(Records from a collection)
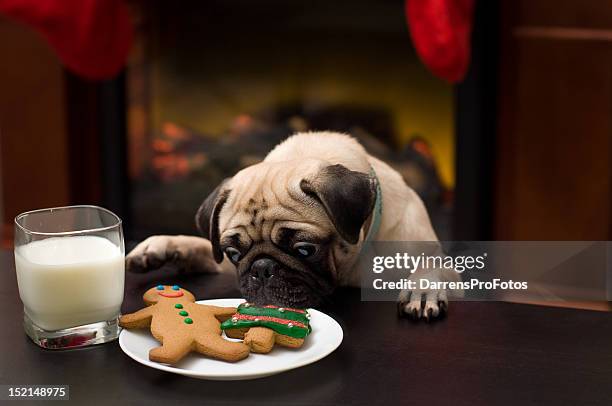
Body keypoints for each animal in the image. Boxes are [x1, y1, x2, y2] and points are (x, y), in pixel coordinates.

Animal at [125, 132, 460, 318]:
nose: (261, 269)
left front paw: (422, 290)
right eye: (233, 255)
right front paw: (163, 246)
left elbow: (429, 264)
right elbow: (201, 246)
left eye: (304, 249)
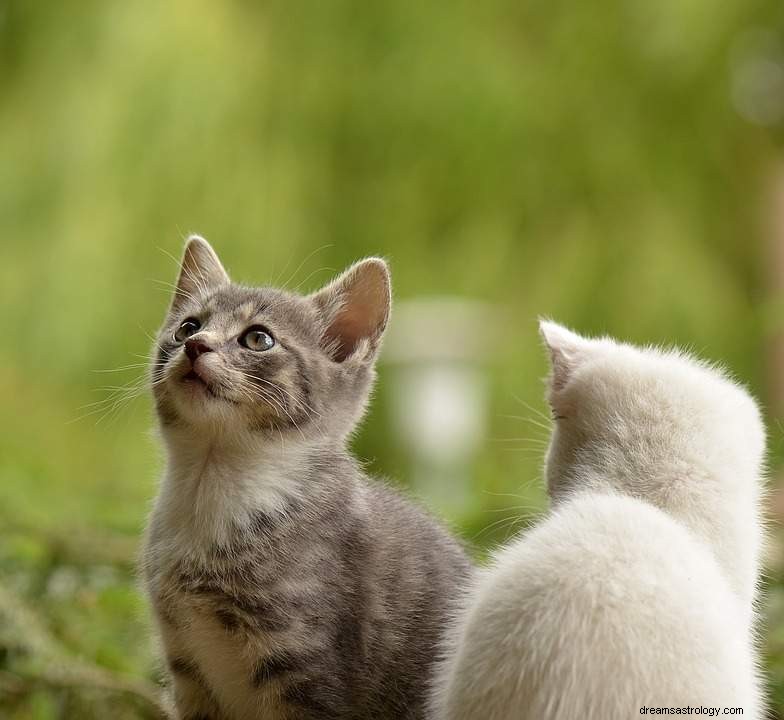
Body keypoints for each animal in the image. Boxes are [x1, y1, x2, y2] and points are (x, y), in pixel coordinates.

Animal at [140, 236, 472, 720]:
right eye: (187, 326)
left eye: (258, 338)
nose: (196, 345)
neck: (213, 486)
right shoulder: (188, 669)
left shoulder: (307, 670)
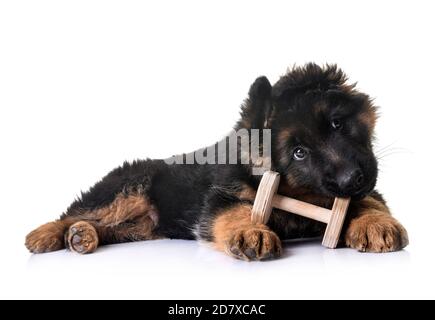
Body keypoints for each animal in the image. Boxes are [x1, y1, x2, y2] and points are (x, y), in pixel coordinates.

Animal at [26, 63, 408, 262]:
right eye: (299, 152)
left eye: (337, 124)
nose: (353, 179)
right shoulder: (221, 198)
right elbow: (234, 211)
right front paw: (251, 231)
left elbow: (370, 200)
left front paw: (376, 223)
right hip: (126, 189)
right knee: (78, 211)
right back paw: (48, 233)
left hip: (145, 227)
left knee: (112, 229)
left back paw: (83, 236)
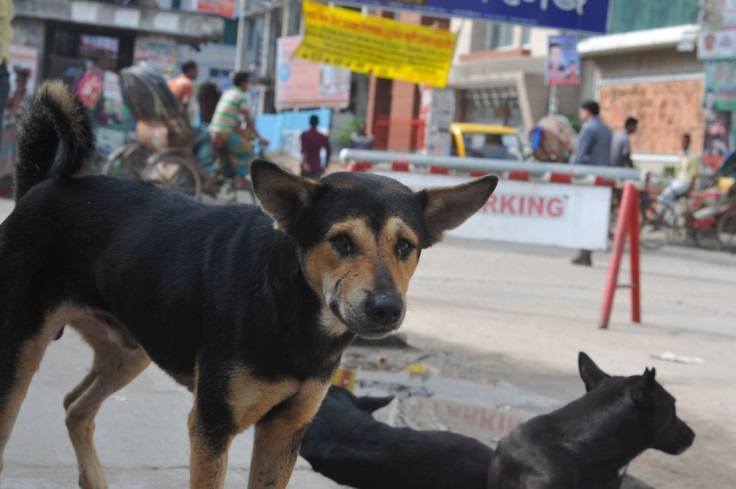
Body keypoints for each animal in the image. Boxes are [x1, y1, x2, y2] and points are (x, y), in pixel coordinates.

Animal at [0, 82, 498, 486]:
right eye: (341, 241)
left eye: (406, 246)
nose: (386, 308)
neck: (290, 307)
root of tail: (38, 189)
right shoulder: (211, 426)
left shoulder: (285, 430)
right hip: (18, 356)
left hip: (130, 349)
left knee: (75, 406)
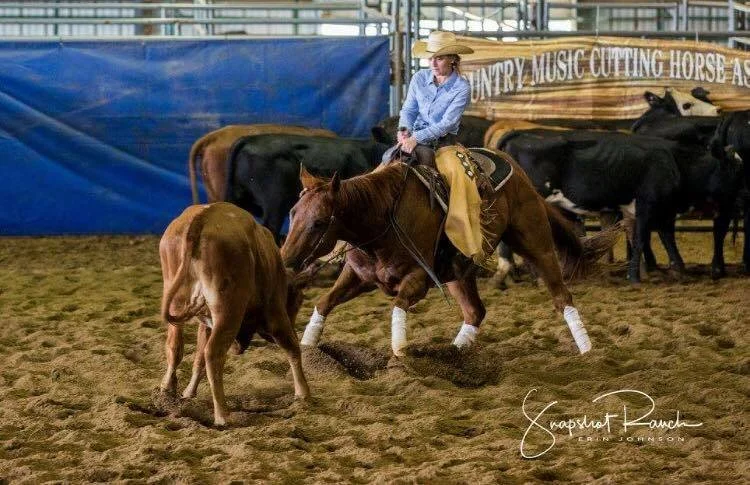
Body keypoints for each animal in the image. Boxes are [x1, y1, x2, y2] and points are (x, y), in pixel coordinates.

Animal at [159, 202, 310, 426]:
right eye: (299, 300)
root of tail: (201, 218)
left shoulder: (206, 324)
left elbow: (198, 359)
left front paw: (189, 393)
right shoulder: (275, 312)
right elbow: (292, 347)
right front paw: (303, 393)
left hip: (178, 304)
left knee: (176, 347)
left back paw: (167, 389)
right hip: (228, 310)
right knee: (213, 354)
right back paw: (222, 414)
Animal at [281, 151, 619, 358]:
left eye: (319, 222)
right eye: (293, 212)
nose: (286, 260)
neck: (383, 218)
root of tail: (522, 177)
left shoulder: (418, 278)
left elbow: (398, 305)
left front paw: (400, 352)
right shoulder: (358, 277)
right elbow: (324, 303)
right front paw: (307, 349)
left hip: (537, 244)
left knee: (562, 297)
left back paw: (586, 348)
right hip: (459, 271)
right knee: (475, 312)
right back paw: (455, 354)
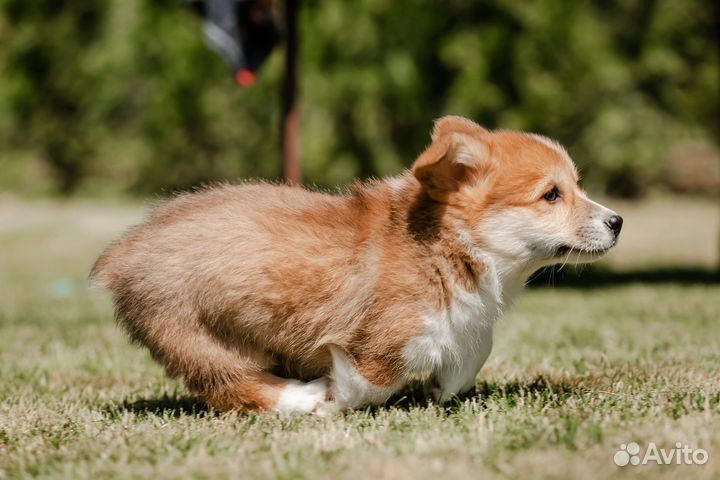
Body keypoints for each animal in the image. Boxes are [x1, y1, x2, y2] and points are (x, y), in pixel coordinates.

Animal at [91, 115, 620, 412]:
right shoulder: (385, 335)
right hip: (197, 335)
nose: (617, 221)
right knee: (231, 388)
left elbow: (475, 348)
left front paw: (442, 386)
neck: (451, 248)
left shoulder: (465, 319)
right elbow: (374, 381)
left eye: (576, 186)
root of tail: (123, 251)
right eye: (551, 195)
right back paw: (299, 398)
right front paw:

GOAL OF THE EXERCISE: Output the data exactly as it is, with the pictures dropped.

RESULT:
Body keypoints for each animal in the image. Boxes are [x1, y1, x2, y2] and points are (x, y), in pixel coordinates.

Animal at [125, 132, 460, 318]:
nose: (261, 269)
left front paw: (422, 290)
right eye: (233, 255)
right front paw: (163, 246)
left elbow: (429, 264)
right elbow: (201, 246)
left eye: (304, 249)
Body keypoints for each animal in the image. Boxes are [x1, y1, x2, y2] and points are (x, y), in pixel coordinates.

Animal at [140, 236, 472, 720]:
right eye: (187, 326)
left eye: (258, 338)
nose: (196, 345)
neck: (213, 486)
right shoulder: (188, 669)
left shoulder: (307, 670)
Body keypoints for each animal in the image. Boxes are [x1, y1, x2, y2] and points are (x, y), in pixel coordinates.

Animal at [26, 63, 408, 262]:
right eye: (299, 152)
left eye: (337, 124)
nose: (353, 179)
right shoulder: (221, 198)
right elbow: (234, 211)
right front paw: (251, 231)
left elbow: (370, 200)
left front paw: (376, 223)
right hip: (126, 189)
right knee: (78, 211)
right back paw: (48, 233)
left hip: (145, 227)
left knee: (112, 229)
left back paw: (83, 236)
Body keypoints for each animal in the image. Boxes are [x1, y1, x2, y2] and points are (x, y), in pixel coordinates.

Animal at [0, 82, 498, 486]:
right eye: (341, 241)
left eye: (406, 246)
nose: (386, 308)
neck: (290, 307)
root of tail: (38, 189)
right shoulder: (211, 426)
left shoulder: (285, 430)
right hip: (18, 356)
left hip: (130, 349)
left knee: (75, 406)
Body keypoints for each animal in the image. Boxes are [x1, y1, x2, y2] and points are (x, y), in pixel coordinates.

Animal at [159, 202, 310, 426]:
right eye: (299, 300)
root of tail: (201, 218)
left shoulder: (206, 324)
left elbow: (198, 359)
left front paw: (189, 393)
right shoulder: (275, 312)
right elbow: (292, 347)
right front paw: (303, 393)
left hip: (178, 304)
left knee: (176, 347)
left back paw: (167, 389)
right hip: (228, 310)
right knee: (213, 354)
right back paw: (222, 414)
Animal at [281, 151, 619, 358]:
left eye: (319, 222)
right eye: (293, 212)
nose: (286, 260)
neck: (383, 218)
root of tail: (522, 177)
left shoulder: (418, 278)
left elbow: (398, 305)
left front paw: (400, 352)
right shoulder: (358, 277)
right elbow: (324, 303)
right front paw: (307, 349)
left hip: (537, 244)
left knee: (562, 297)
left back paw: (586, 348)
right hip: (459, 271)
right knee: (475, 312)
right back paw: (455, 354)
Body keypoints for each animal in the image. Boxes are [x1, y1, x2, y2] and points are (x, y), in pixel coordinates.

Animal at [91, 115, 620, 412]:
right shoulder: (385, 335)
right hip: (197, 335)
nose: (617, 221)
right knee: (231, 388)
left elbow: (475, 348)
left front paw: (442, 386)
neck: (451, 248)
left shoulder: (465, 319)
right elbow: (374, 381)
left eye: (576, 186)
root of tail: (123, 251)
right eye: (551, 195)
right back paw: (299, 398)
right front paw:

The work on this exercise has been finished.